Reputation: 73
So here I'm trying to pass a method with a random signature to Foo method. But without any luck.
The thing is that I can pass any action. But on a method.
Any help?
class Bar
{
void M1(int a) { }
void M2(string a, int b) { }
Action<string, int, bool> A1 = (s, i, b) => {};
Action<int, float> A2 = (i, f) => {};
void Foo(Delegate f) {}
void Test()
{
Foo(A1);
Foo(A2);
// Foo(M1); // nope
// Foo(M2); // no way
}
}
PS. I'm trying to get this working under Unity3d's Mono.
Upvotes: 2
Views: 142
Reputation: 101443
You have to cast to concrete delegate type to do that, like this:
void Test()
{
Foo(A1);
Foo(A2);
Foo((Action<int>) M1);
Foo((Action<string, int>)M2);
}
The reason for this is M1
and M2
are what is called method groups. That just means they refer to one or more methods. Why it can be more than one? Because you might have multiple methods with name M1, each of which accepts different set of arguments.
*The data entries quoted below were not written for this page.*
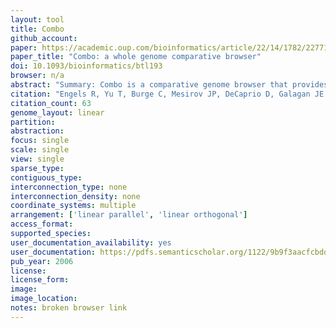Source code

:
 ```yaml
---
layout: tool 
title: Combo
github_account: 
paper: https://academic.oup.com/bioinformatics/article/22/14/1782/227719
paper_title: "Combo: a whole genome comparative browser"
doi: 10.1093/bioinformatics/btl193
browser: n/a
abstract: "Summary: Combo is a comparative genome browser that provides a, dynamic view of whole genome alignments along with their associated, annotations. Combo provides two different visualization perspectives., The perpendicular (dot plot) view provides a dot plot of genome, alignments synchronized with a display of genome annotations along, each axis. The parallel view displays two genome annotations, horizontally, synchronized through a panel displaying local alignments, as trapezoids. Users can zoom to any resolution, from whole, chromosomes to individual bases. They can select, highlight and, view detailed information from specific alignments and annotations., Combo is an organism agnostic and can import data from a variety, of file formats. Availability: Combo is integrated as part of the Argo Genome Browser, which also provides single-genome browsing and editing capabilities., Argo is written in Java, runs on multiple platforms and is freely available, for download at http://www.broad.mit.edu/annotation/argo/."
citation: "Engels R, Yu T, Burge C, Mesirov JP, DeCaprio D, Galagan JE. Combo: a whole genome comparative browser. Bioinformatics. academic.oup.com; 2006;22: 1782–1783."
citation_count: 63
genome_layout: linear
partition: 
abstraction: 
focus: single
scale: single
view: single
sparse_type: 
contiguous_type: 
interconnection_type: none
interconnection_density: none
coordinate_systems: multiple
arrangement: ['linear parallel', 'linear orthogonal']
access_format: 
supported_species: 
user_documentation_availability: yes
user_documentation: https://pdfs.semanticscholar.org/1122/9b9f3aacfcbdd39afd73a74466aa19f63284.pdf
pub_year: 2006
license: 
license_form: 
image: 
image_location: 
notes: broken browser link
---
```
But, even if you have just one overload, like in your case, there might be multiple delegate types compatible with that overload signature (that might be Action<int>
or YourDelegateType
which is declared as delegate void YourDelegateType(int arg), or whatever else).
That is why there is no implicit conversion from method group to delegate, and you have to cast method group to specific delegate type explicitly.